:: TASK SET ::
A: Answer these questions about the transcript:
(i) Which speaker says, "We do have time for questions at the end"?
(ii) At what timestamp does the Audience Member begin speaking?
(iii) What two kinds of things does the Audience Member ask whether visitors should know about?
B: Translate this sentence from the transcript into Spanish: "We do have time for questions at the end."
C: Write the next part of the transcript, starting after its final line.

:: SOURCE TEXT ::
■ ■ ■

Alston Cobourn (28:35)
We do have time for questions at the end. Okay, everybody, okay. I mean, we can take other questions. Yeah, all right, we will. We can add everyone questions. Then too, we'll be fine.

Joey Crutchfield (28:45)
Okay.

Audience Member (28:46)
Question, what are appropriate boundaries for visitors to powerhouse, what are, are there any, are there any cultural faux pas or etiquette things that you want visitors to know,

Joey Crutchfield (29:02)

■ ■ ■

Stored entries
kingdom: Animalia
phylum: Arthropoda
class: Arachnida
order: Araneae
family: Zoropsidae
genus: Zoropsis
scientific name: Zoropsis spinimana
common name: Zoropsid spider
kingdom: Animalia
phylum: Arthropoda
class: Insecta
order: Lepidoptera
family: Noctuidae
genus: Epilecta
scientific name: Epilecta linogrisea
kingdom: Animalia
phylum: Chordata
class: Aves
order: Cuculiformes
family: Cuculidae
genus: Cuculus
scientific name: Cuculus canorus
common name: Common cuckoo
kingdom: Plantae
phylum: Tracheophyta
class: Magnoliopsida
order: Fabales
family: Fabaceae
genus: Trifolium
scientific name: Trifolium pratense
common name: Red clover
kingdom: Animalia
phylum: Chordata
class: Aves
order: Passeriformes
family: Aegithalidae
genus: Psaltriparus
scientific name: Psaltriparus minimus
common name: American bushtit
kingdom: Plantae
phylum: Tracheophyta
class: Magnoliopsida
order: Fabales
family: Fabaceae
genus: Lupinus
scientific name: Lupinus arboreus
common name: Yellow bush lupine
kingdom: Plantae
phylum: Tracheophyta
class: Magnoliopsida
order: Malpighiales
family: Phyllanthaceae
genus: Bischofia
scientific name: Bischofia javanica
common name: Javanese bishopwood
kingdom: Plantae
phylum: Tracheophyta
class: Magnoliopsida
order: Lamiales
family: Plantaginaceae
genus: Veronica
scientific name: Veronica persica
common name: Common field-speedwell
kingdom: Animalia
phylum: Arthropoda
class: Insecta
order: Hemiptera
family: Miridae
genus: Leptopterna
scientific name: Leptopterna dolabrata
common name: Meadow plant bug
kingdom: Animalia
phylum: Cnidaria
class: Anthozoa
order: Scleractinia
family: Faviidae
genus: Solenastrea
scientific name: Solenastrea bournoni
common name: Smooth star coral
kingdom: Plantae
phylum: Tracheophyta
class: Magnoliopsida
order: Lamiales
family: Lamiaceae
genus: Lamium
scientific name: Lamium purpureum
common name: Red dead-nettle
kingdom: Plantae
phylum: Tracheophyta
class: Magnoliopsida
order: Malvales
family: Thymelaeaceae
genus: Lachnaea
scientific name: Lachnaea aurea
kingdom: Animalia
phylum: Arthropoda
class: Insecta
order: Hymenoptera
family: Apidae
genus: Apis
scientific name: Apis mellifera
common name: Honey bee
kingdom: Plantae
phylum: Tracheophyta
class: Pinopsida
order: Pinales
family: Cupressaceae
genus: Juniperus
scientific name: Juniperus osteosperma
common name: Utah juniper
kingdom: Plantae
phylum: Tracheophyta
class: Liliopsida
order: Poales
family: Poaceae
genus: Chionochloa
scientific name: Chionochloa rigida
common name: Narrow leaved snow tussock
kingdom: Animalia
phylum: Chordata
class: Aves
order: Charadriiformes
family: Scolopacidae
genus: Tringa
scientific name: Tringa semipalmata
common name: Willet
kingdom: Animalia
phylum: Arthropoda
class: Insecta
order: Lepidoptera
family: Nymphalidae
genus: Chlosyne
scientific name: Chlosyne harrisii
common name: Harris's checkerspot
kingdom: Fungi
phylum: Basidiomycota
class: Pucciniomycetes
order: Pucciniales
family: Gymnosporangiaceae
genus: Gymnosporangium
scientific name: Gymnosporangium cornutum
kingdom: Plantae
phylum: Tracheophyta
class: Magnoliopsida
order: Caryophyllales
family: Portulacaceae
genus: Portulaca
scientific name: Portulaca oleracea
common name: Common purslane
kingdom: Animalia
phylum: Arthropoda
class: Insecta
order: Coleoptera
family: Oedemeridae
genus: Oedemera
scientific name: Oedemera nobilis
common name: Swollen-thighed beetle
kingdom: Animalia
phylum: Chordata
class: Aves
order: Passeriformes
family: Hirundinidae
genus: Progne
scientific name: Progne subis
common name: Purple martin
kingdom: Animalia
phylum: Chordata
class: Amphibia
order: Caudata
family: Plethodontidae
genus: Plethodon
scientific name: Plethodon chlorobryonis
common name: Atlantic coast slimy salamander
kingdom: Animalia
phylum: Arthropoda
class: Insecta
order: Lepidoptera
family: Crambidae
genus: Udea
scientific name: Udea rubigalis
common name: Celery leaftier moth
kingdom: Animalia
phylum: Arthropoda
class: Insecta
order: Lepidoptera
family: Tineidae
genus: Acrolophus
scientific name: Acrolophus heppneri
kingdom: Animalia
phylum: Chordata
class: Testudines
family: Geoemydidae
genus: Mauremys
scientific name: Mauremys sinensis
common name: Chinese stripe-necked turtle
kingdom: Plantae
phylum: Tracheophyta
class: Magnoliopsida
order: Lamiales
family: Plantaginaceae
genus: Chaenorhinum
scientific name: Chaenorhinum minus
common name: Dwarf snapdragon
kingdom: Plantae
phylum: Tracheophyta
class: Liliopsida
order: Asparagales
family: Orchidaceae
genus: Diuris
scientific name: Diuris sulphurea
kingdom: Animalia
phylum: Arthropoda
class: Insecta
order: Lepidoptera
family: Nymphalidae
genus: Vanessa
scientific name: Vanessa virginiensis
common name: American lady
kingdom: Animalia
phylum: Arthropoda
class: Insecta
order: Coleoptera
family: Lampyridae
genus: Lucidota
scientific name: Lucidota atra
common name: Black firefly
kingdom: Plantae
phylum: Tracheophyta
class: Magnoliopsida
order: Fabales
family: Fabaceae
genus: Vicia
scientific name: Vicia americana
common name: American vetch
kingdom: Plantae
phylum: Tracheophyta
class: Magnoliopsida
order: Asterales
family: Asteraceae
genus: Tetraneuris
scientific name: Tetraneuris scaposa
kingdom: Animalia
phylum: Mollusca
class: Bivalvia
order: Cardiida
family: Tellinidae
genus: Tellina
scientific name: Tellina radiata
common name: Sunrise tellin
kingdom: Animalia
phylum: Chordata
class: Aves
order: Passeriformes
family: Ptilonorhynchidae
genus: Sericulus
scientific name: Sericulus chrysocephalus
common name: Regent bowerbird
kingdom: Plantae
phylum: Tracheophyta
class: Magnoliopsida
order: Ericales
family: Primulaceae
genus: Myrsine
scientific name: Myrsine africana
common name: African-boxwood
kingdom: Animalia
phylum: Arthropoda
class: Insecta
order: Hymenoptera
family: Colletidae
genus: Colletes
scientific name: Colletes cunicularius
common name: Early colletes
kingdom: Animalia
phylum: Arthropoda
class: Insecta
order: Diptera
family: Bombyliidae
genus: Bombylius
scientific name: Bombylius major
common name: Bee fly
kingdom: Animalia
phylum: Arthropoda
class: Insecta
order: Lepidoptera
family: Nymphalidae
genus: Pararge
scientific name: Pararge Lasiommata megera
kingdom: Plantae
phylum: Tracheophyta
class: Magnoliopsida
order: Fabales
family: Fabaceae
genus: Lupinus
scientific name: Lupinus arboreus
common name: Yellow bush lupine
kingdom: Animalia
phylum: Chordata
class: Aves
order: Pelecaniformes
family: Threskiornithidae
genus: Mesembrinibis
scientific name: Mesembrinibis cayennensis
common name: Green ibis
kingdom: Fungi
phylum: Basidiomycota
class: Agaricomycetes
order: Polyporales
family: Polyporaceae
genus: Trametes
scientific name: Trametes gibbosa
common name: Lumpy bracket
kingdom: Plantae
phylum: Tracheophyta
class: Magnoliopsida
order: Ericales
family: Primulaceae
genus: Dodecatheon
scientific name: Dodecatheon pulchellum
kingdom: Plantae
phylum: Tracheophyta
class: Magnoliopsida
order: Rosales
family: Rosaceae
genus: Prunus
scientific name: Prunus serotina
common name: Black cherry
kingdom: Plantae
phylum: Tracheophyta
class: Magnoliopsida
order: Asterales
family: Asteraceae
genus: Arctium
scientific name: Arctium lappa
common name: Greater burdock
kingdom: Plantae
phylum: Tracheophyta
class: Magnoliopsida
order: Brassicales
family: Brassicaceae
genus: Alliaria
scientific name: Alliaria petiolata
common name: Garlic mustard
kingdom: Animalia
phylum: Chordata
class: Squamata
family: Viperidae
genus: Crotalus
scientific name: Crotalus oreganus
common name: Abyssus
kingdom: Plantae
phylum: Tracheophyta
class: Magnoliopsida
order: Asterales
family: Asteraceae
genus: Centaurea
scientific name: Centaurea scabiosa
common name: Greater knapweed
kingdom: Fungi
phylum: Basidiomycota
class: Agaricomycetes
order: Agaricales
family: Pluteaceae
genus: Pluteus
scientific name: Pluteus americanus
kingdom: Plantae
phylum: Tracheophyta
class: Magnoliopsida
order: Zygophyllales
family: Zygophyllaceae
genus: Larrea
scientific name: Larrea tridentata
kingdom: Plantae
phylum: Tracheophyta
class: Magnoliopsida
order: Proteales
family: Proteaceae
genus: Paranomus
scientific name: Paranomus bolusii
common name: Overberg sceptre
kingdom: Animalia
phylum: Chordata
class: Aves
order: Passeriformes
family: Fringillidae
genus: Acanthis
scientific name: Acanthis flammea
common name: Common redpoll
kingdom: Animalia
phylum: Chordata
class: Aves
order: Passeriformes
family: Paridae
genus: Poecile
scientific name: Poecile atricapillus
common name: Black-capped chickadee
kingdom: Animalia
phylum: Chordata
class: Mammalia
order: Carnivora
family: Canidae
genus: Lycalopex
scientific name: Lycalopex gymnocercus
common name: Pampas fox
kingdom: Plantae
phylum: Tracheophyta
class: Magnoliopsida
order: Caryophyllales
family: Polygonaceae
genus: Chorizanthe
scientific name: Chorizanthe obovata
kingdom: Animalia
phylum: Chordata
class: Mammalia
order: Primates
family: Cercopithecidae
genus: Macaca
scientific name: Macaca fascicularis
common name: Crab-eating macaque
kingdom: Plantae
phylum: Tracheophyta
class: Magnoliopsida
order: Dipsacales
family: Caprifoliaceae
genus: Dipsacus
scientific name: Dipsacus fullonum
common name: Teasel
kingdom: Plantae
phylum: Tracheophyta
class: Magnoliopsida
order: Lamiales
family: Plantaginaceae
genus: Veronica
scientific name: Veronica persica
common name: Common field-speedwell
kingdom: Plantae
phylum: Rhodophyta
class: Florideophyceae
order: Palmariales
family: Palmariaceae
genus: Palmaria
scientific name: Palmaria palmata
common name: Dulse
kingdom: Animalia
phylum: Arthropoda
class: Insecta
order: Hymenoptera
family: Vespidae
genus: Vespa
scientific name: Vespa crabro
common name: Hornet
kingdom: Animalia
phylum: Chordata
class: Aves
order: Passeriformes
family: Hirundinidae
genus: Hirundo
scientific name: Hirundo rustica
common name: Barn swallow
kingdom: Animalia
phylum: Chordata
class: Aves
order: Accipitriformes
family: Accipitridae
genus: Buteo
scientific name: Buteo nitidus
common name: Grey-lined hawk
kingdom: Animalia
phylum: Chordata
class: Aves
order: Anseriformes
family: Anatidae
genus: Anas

■ ■ ■

:: ANSWERS PER TASK ::
A:
(i) Alston Cobourn
(ii) 28:46
(iii) Cultural faux pas and etiquette things

B: Sí tenemos tiempo para preguntas al final.

C:
yeah, and this is how I say as an emcee, and I'll go to a powwow, I ask the committee, what is your protocol? If your protocol is, when I come to your house, I take my shoes off, I have a choice. Don't go to your house or take my shoes off. So that's the same thing I do when I go to a power I ask, what is it? The main thing is just, it's just basic respect. For example, it's considered improper to go and text somebody that a regalia I saw David. I know Dave. I know Dave since he was a young man or teenager, really. I mean, you know, but he has his his medallion on, but I didn't touch it. I looked at it. I mean, and we know each other. I mean, you know we're you know we have a we have a good relationship. We know each other, but that's just basic respect. I would say, just listen, respect. Ask, you know simple thing, like taking a picture. Most people, Indians love to be photographed, but it's always a good idea say, Hey, can I take your picture? And you know, because you know, you know what, with your mouth eating a hot dog. But just ask. Okay, that's, that's what I would say, basic respect. Thank you guys. I really appreciate you beat me loud. Thank you, Travis too, for thinking about me. Thanks.

Travis Dunn (30:29)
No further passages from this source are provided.